Research talk:Newcomer task suggestions/Work log/2014-08-01
Add topicFriday, August 1st
[edit]Today, I'm doing some stats on our hand codings. First, we'll look at the overlap.
> kappam.fleiss(overlap[,list(title.aaron>0, title.maryana>0, title.steven>0)]) Fleiss' Kappa for m Raters Subjects = 54 Raters = 3 Kappa = 0.257 z = 3.28 p-value = 0.00105 > kappam.fleiss(overlap[,list(text.aaron>0, text.maryana>0, text.steven>0)]) Fleiss' Kappa for m Raters Subjects = 54 Raters = 3 Kappa = 0.156 z = 1.98 p-value = 0.0477
Well. These results put us solidly in the "slight agreement" category which is not good enough for combining observations. Usually we're looking for a Kappa that's above 0.6.

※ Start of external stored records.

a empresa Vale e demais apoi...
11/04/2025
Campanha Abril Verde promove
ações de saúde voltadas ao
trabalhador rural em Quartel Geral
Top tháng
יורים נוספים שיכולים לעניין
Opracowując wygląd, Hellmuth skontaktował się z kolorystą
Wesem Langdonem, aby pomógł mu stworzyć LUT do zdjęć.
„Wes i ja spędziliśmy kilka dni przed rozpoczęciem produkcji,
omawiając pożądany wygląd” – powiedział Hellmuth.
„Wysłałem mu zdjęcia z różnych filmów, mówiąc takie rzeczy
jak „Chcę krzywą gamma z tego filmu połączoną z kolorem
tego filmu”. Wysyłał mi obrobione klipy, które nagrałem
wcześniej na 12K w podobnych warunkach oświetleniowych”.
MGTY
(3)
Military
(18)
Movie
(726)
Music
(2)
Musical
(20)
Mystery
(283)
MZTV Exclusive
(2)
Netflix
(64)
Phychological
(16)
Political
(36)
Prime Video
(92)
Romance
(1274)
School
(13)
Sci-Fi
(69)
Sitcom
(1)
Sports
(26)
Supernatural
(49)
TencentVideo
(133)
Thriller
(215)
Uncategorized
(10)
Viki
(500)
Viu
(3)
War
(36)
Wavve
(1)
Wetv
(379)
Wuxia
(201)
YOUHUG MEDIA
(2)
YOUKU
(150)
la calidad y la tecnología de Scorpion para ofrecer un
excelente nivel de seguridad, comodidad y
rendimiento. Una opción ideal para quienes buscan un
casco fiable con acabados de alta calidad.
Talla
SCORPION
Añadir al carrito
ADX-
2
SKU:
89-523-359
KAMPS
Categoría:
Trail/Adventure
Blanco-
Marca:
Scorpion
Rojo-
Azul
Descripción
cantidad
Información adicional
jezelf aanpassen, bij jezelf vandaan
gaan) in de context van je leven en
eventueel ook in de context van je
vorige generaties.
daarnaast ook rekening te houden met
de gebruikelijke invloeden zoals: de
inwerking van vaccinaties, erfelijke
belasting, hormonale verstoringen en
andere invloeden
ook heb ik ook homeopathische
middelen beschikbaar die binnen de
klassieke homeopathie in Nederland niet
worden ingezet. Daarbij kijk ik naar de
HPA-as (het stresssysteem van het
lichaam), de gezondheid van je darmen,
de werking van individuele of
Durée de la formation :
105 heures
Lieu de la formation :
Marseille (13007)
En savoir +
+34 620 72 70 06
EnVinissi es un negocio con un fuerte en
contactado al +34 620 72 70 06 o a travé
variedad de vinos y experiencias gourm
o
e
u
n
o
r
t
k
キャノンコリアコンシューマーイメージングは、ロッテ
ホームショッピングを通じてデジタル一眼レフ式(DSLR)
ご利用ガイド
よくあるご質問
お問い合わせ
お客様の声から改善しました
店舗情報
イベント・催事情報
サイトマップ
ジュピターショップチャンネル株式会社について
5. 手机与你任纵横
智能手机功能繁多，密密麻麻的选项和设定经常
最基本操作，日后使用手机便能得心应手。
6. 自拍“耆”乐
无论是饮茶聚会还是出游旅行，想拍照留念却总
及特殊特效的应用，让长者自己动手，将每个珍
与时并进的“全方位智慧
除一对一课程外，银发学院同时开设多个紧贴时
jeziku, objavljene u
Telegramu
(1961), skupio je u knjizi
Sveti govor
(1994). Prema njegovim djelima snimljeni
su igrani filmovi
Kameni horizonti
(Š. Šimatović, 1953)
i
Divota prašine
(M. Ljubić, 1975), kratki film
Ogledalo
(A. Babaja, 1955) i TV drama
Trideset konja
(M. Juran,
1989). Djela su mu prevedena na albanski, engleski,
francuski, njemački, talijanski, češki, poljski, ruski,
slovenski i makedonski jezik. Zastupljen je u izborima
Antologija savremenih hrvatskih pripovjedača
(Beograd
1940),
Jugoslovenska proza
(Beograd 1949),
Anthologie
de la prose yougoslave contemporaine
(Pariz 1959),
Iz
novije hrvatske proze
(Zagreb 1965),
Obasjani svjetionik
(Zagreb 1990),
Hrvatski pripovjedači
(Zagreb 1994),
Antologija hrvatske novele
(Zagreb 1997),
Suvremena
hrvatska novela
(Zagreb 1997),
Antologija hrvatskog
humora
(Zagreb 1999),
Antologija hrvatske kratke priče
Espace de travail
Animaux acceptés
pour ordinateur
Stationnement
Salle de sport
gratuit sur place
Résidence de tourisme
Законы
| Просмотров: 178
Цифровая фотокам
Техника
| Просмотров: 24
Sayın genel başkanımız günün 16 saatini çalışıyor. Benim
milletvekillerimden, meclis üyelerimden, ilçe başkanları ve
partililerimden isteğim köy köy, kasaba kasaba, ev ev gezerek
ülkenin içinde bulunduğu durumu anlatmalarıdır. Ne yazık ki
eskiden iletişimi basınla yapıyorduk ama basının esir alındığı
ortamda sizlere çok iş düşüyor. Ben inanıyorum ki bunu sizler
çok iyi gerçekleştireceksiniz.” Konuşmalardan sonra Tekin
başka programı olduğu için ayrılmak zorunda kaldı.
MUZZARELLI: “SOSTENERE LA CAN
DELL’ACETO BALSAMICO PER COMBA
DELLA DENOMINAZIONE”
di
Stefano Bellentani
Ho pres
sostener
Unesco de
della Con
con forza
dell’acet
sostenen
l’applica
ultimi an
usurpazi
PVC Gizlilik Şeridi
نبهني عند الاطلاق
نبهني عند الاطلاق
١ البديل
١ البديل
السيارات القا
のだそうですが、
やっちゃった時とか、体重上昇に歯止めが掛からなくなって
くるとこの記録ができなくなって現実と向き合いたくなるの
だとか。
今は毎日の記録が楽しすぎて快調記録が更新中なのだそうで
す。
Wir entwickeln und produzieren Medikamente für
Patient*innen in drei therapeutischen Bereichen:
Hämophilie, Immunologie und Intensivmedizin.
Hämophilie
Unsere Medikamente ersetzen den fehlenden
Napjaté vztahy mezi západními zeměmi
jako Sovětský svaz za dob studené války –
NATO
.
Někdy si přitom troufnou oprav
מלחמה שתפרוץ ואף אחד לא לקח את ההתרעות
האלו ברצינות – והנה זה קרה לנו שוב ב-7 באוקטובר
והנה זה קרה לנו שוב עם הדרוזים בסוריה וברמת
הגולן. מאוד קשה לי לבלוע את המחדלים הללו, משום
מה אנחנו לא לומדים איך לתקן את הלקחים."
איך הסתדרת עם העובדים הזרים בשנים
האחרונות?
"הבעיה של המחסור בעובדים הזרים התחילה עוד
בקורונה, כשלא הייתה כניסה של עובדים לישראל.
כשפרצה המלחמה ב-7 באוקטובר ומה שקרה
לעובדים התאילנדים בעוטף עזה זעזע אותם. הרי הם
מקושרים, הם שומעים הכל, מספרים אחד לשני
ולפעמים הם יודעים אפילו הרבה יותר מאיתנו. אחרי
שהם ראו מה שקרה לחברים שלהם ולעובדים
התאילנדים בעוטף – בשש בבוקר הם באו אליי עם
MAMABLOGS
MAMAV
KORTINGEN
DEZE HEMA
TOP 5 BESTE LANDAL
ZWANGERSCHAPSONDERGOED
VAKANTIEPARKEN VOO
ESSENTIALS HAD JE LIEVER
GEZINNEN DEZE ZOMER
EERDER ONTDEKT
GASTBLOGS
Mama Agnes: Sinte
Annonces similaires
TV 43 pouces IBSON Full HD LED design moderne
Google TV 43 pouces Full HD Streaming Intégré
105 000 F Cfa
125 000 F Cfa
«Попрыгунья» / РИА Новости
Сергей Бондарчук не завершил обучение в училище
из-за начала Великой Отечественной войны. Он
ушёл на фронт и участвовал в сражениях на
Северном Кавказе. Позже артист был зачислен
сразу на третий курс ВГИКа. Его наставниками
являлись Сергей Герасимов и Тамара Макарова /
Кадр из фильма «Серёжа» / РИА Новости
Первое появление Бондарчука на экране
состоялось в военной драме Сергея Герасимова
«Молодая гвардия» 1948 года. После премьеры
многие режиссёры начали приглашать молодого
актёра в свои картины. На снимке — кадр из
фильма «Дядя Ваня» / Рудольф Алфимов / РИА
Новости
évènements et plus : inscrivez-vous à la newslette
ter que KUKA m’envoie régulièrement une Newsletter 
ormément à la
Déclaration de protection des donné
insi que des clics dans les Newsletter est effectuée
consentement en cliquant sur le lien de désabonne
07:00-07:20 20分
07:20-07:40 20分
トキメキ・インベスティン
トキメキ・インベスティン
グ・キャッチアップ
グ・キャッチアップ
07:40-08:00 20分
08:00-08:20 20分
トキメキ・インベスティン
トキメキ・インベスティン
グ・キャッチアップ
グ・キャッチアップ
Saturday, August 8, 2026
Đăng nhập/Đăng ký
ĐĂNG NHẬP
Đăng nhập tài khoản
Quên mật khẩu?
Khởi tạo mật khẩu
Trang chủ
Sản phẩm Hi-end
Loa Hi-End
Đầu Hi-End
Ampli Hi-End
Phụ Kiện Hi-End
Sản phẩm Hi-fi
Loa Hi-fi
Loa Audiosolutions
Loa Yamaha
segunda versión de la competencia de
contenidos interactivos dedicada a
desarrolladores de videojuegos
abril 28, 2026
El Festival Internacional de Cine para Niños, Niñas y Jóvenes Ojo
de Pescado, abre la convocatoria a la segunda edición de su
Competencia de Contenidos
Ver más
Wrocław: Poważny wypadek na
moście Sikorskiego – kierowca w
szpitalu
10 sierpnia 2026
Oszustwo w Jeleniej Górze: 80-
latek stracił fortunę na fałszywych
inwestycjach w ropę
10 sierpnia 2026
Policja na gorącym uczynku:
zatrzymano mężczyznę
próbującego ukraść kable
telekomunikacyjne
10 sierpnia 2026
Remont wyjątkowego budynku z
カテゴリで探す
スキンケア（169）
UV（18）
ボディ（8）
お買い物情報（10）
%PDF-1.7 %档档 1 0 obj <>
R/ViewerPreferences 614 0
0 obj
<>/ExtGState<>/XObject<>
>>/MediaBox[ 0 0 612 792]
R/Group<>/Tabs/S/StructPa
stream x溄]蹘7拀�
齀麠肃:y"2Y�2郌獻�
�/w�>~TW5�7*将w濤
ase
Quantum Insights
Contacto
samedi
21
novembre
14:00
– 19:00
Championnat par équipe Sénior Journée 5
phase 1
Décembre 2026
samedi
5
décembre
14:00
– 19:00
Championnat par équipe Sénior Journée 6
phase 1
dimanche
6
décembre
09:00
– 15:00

So, let's just not combine the hand-codings and instead look at what each hand-coder thought.
I think that the TL;DR of this analysis is, we can recommend up to 50 titles if we want, but 15 is a fine cutoff. Once we look at the text, we agreed that at least 75% of recommendations are relevant all the way out to rank 50. That means, if we list out 3 on the page, we have a 1.6% chance that none of them will actually be similar.
For the first 3 recommendations, 94.% were similar. That means we have a 0.016% chance that none of the three top recommended articles will be similar. Cool! --Halfak (WMF) (talk) 19:14, 1 August 2014 (UTC)